SCHRIFTLICHER AUFTRAG:
Führe den Text über intuitive Bedienkonzepte beim Schweißen nach seinem letzten Satz weiter.

AUSZUG:

Intuitive Bedienkonzepte
Schweißen mit Wischen, Blättern und Scrollen
Anwender erwarten von moderner Technik mehr als nur eine leicht verständliche Bedienung: Sie soll intuitiv sein, nicht nur die Arbeit oder die Freizeit erleichtern, sondern Nutzer anregen und befähigen, neue Dinge zu tun. Experten sprechen von User Experience. Inzwischen erwartet auch die Industrie entsprechende Systeme. Ein Beispiel aus dem Bereich Schweißen zeigt, wie die Umsetzung gelingt.
Die Norm ISO-9241-210 beschreibt den Gestaltungsprozess von Bedienkonzepten von der Analyse über die Gestaltung und erfahrbarer Umsetzung bis zum Test. (Bild: UID User Interface Design GmbH)
Im Gegensatz zu Multi-Purpose-Geräten wie Laptops und Smartphones sind Embedded Systems auf ein bestimmtes Anwendungsgebiet spezialisiert. Eingabegeräte wie Maus und Tastatur fehlen hier – stattdessen stehen Tasten, Drehschalter oder technologisch eingeschränkte Touchscreens als Kommunikationsmittel bereit. Aufgrund der längeren Lebensdauer von Produktlinien in der Industrie gilt es, lange Lieferzeiten der in Frage kommenden Komponenten zu garantieren. Dies schränkt die Auswahl ein. Aus wirtschaftlichen Gründen müssen Designer im Vergleich zu PC-Software oder Smartphone-Apps mit kleineren Bildschirmen, geringer Prozessorleistung, fehlenden Grafikchips und begrenzter Speicherkapazität auskommen. Anwendern werden damit aber auch weniger Informationen über im Verhältnis komplexere Aufgaben auf einen Blick präsentiert.
Resistive – statt bei Smartphones übliche kapazitive Touchscreens – erlauben kein flüssiges Scrollen oder komplexe Gesten mit mehreren Fingern. Eventuell muss das Gerät mit einer geringen Zahl an Tasten und Reglern statt einem Touchscreen oder einer Maus bedient werden. Animationen sind nicht oder nur in sehr reduzierter Form umsetzbar. Grafiken müssen mit weniger Farben und geringer Pixeldichte auskommen.

BEREITGESTELLTE DATEN:
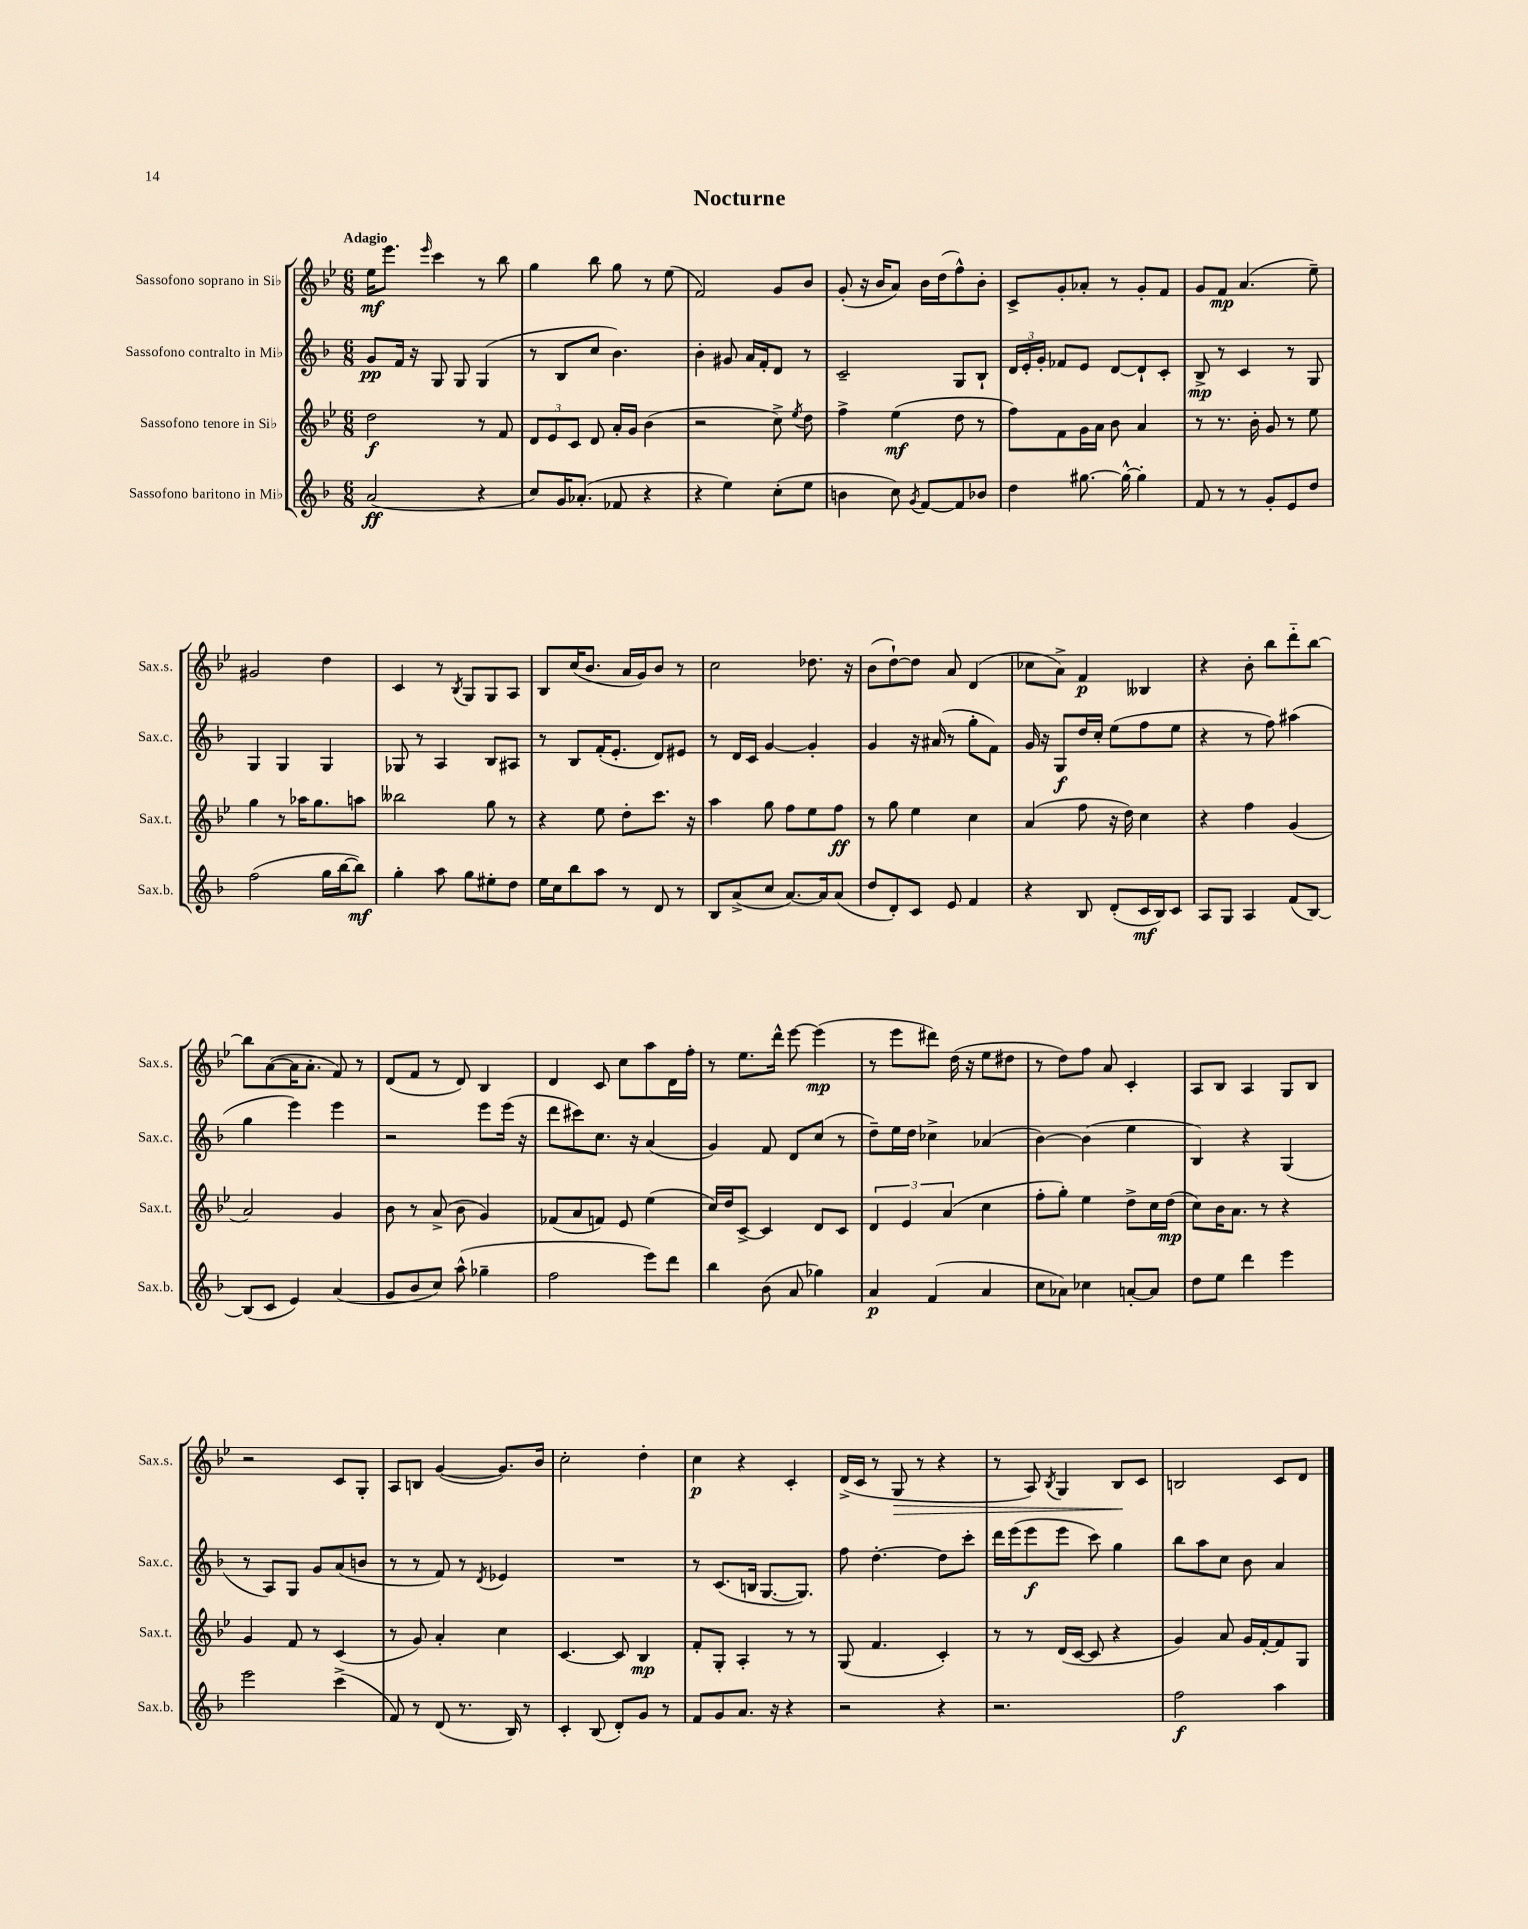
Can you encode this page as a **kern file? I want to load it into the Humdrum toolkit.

DIE ANTWORT:
Bei der TPS/i-Serie von Fronius sind in den Menüs im Hauptbereich des Layouts Schaltflächen zum Blättern vorgesehen. (Bild: Fronius International GmbH)
Gestaltung trotz veränderbarer Hardware
Doch leistungsfähige Grafikdisplays, kapazitive Touchscreens und intelligente Umfeld-Sensoren halten mehr und mehr Einzug. Jedoch ist am Anfang des Gestaltungsprozesses nie sicher, welche Hardware gegeben ist, da die Definition der Hardware und die Suche nach geeigneten Komponenten Teil des Gestaltungsprozesses ist. Jede Verbesserung der Hardware, die bestimmte Designs erst möglich macht, erhöht gleichzeitig den knapp kalkulierten Stückpreis. Dann sind Kosten- und Qualitätssteigerung gegeneinander abzuwägen – und erfordern eventuell Anpassungen im Projektverlauf. Technische Voraussetzungen sowie Kostengrenzen und die gewünschte Qualität beeinflussen somit die Gestaltung von Embedded Systems. Das steigert den Bedarf an einer systematischen Vorgehensweise bei der Gestaltung. Um eine gute Usability und eine außergewöhnliche User Experience zu gewährleisten, ist zusätzlich die Berücksichtigung der Nutzeranforderungen unabdingbar. Mit dem benutzerzentrierten Gestaltungsprozess (UCD) steht ein systematisches Vorgehen bereit, um diese in den Gestaltungsprozess einfließen zu lassen.
Die Bedienoberfläche der TPS/i-Serie von Fronius unterstützt die Bedürfnisse verschiedener Benutzer, indem sie die Vorteile von Touch-UIs und Dreh-Drück-Reglern vereint. (Bild: Fronius International GmbH)
Der Gestaltungsprozess: von der Analyse bis zum Test
Herausragende Bedienkonzepte benötigen einen klar strukturierten Gestaltungsprozess, der Anwender systematisch einbindet. Diesen Prozess beschreibt die Norm ISO9241-210 (Norm für den ‚Prozess zur Entwicklung gebrauchstauglicher Systeme‘, ehemals ISO13407). Sie verzeichnet Regeln für die benutzerorientierte Gestaltung interaktiver Systeme und gliedert sich in vier Phasen:
Analysieren:
In der Analyse-Phase werden Informationen über die Benutzer und deren individuelle Bedürfnisse, Aufgaben und Ziele sowie die typische Nutzungsumgebung gesammelt. Methoden wie On-Site-Visits, Interviews, Fokusgruppen, Online-Analysen und Tagebuchstudien kommen zum Einsatz. Daraus werden typische Nutzungsszenarien abgeleitet.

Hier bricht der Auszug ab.